Point de vue des développeurs : le ricanement du gobelin

Point de vue des développeurs : le ricanement du gobelin

« Whee-hee ! » C’est une réaction naturelle : dès que vous entendez ce ricanement haut perché, c’est plus fort que vous, il faut que vous trouviez d’où ça vient. En l’espace d’un instant, ce glapissement hystérique devient synonyme de montagnes de trésors. Et qu’importe le danger, vous trouverez ce précieux butin coûte que coûte ! À l’origine de cette montée d’adrénaline se trouve un simple son.

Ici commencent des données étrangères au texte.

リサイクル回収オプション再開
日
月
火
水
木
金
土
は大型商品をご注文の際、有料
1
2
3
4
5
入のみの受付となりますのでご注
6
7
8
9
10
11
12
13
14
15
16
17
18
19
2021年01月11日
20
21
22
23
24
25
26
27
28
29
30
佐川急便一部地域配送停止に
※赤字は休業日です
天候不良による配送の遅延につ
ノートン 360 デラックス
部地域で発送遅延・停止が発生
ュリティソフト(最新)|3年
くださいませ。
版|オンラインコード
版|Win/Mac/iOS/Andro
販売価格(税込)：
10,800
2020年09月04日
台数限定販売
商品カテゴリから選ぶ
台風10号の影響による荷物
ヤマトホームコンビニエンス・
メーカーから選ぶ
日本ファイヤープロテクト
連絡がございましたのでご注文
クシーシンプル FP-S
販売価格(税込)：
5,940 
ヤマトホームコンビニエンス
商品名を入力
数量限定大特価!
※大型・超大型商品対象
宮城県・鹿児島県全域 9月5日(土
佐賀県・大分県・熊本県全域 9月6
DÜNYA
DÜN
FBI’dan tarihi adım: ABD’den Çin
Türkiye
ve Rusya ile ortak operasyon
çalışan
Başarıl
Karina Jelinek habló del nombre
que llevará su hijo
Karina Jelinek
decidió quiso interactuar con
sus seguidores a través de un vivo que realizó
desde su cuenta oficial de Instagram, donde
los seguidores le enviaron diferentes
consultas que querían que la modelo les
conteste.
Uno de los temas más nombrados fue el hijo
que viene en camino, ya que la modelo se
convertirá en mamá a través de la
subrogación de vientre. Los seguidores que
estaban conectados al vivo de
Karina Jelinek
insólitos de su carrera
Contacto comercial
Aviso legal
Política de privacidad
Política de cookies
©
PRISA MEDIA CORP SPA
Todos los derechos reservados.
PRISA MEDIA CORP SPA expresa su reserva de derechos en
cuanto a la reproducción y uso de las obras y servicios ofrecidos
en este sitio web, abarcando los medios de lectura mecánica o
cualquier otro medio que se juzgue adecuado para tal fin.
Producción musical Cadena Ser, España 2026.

La conception sonore passe trop souvent inaperçue. Du choc des épées au bruissement des feuilles, en passant par le vrombissement mystique de la puissance arcanique, chaque bruitage de Diablo III a nécessité beaucoup d’attention et de passion. Pour vous donner une idée du travail qui se cache derrière ces sonorités, nous allons vous raconter l’histoire d’un des bruitages les plus emblématiques du jeu : celui du gobelin au trésor.


Le processus général

Qu’il s’agisse des cris des monstres ou des chocs des batailles, chaque bruitage passe par plusieurs étapes. D’ordinaire, les équipes responsables des graphismes et de la conception du jeu demandent des bruitages en fonction des besoins du jeu. Il peut s’agir d’un pouvoir légendaire ou d’un nouveau monstre nécessitant quelques borborygmes pour les combats, par exemple. Commence alors une phase d’expérimentation qui, pour notre équipe bien rodée, relève plus de l’instinct que de la procédure structurée.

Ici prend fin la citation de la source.